Pengujian UU MK Terbaru Bakal Jadi ‘Ujian’ bagi Hakim Konstitusi
Berita

Pengujian UU MK Terbaru Bakal Jadi ‘Ujian’ bagi Hakim Konstitusi

Karena UU MK terbaru sarat konflik kepentingan dengan masa jabatan hakim konstitusi terutama yang tercantum dalam Pasal 87.

Rofiq Hidayat
Bacaan 2 Menit

“Objek pengujian dari aspek formil dan materil. Namun, pemohon fokus pada Pasal 87 UU MK hasil revisi. Intinya, pasal tersebut memberlakukan aturan mengikat hakim konstitusi yang sedang menjabat saat ini. Secara tekstual, sarat konflik kepentingan.”

Pasal 87 UU MK menyebutkan pada saat Undang-Undang ini mulai berlaku:

  1. Hakim konstitusi yang saat ini menjabat sebagai Ketua atau Wakil Ketua Mahkamah Konstitusi tetap menjabat sebagai Ketua atau Wakil Ketua Mahkamah Konstitusi sampai dengan masa jabatannya berakhir berdasarkan ketentuan undang-undang ini;
  2. Hakim konstitusi yang sedang menjabat pada saat Undang-Undang ini diundangkan dianggap memenuhi syarat menurut Undang-Undang ini dan mengakhiri masa tugasnya sampai usia 70 (tujuh puluh) tahun selama keseluruhan masa tugasnya tidak melebihi 15 (Iima belas) tahun.

Dia menilai Pasal 87 UU MK itu bertentangan dengan ide negara hukum pada Pasal 1 ayat (3) UUD 1945, tak memberikan kepastian hukum pada Pasal 28D ayat (1) UUD 1945, dan berpotensi mencoreng kemerdekaan MK pada Pasal 24 ayat (1) UUD 1945). Baginya, pengujian UU hasil revisi ketiga kalinya ini merupakan persoalan konstitusionalitas mendasar yang berkaitan erat dengan independensi dan imparsialitas hakim konstitusi.

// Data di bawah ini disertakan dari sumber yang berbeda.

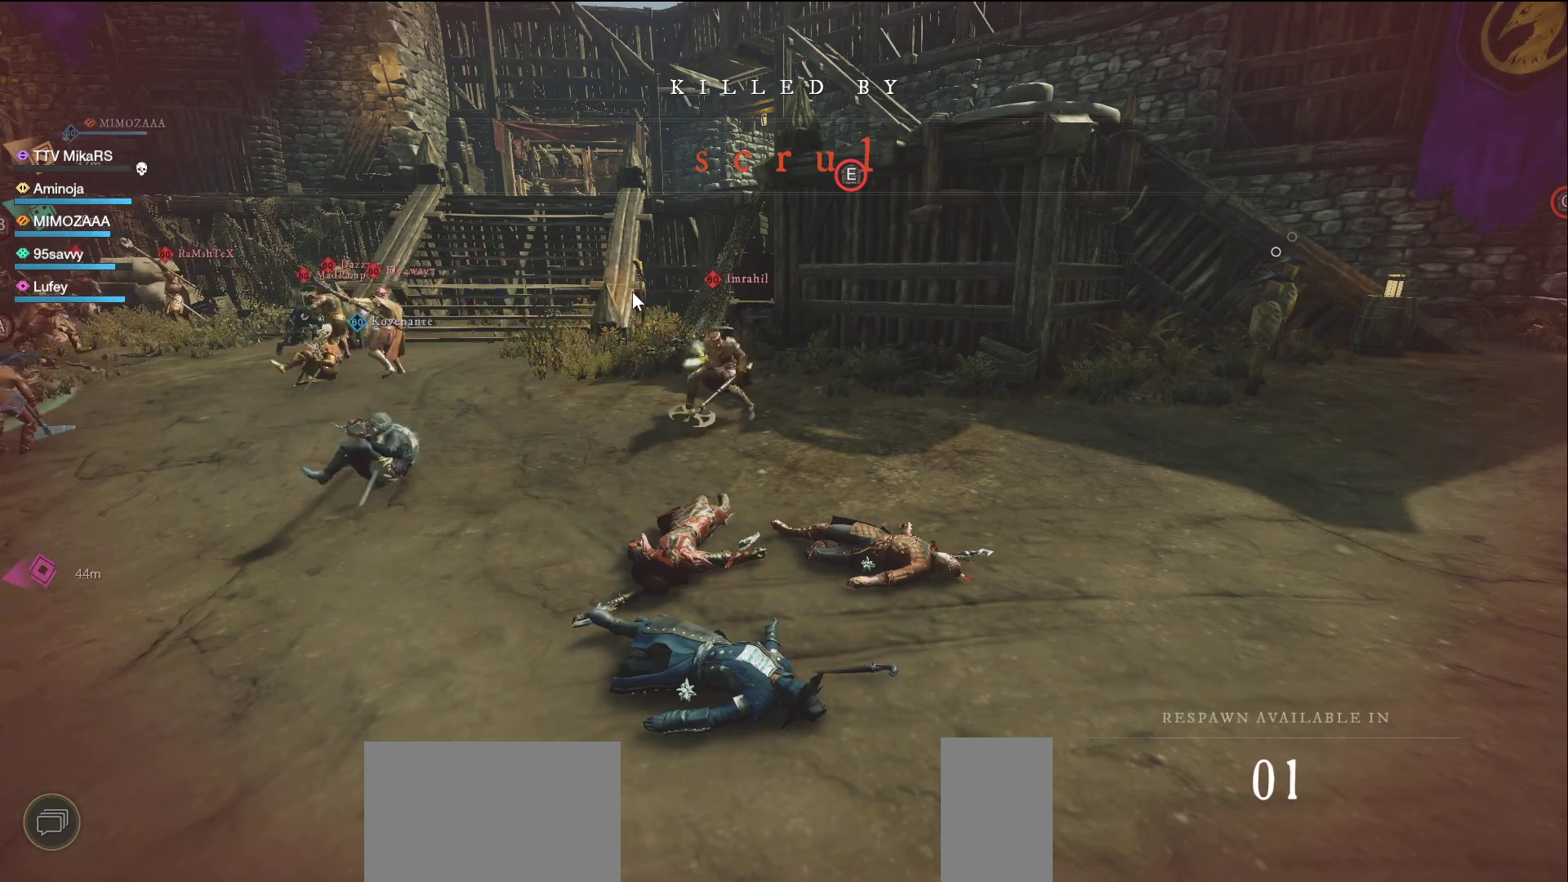
{"keys": [], "mouse": [], "events": []}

“MK perlu menangkap pesan ini secara jelas. Pengujian undang-undang ini juga tentu akan menjadi ujian tersendiri bagi MK,” ujarnya mengingatkan.

Anggota Panja RUU MK, Taufik Basari mempersilakan pihak-pihak yang bakal menguji materi UU MK terbaru sebagai hak konstitusional warga negara. Namun, materi muatan yang dibahas dalam draf RUU MK hanya bagian dari upaya DPR merespon sejumlah putusan MK. Seperti putusan MK No.48/PUU-IX/2011 yang menyatakan tidak memiliki kekuatan hukum mengikat terhadap Pasal 45A dan Pasal 57 ayat (2) huruf a UU MK  

“Kemudian putusan No.49/PUU-IX/2011, putusan Nomor 34/PUU-X/2012, putusan Nomor 7/PUU-IX/2013, dan putusan Nomor 1-2/PUU-XII/2014, sehingga pasal-pasal tersebut dihapus melalui revisi UU MK. Kita merevisi tidak keluar dari putusan MK,” ujar anggota Komisi III itu.

Soal Pasal 87 UU MK terbaru, menurutnya pilihan sistem tersebut mengubah konsep periodeisasi, sehingga Pasal 22 UU MK terpaksa dihapus. Hal itu sebagai konsekuensi lanjutan sebagaimana alur argumentasi pertimbangan hukum dalam putusan MK No.7/PUU-XI/2013. “Karena antara Pasal 15 ayat (2) huruf d dengan Pasal 23 ayat (1) huruf c saling berkaitan dengan Pasal 22,” dalih politisi Partai Nasional Demokrat itu.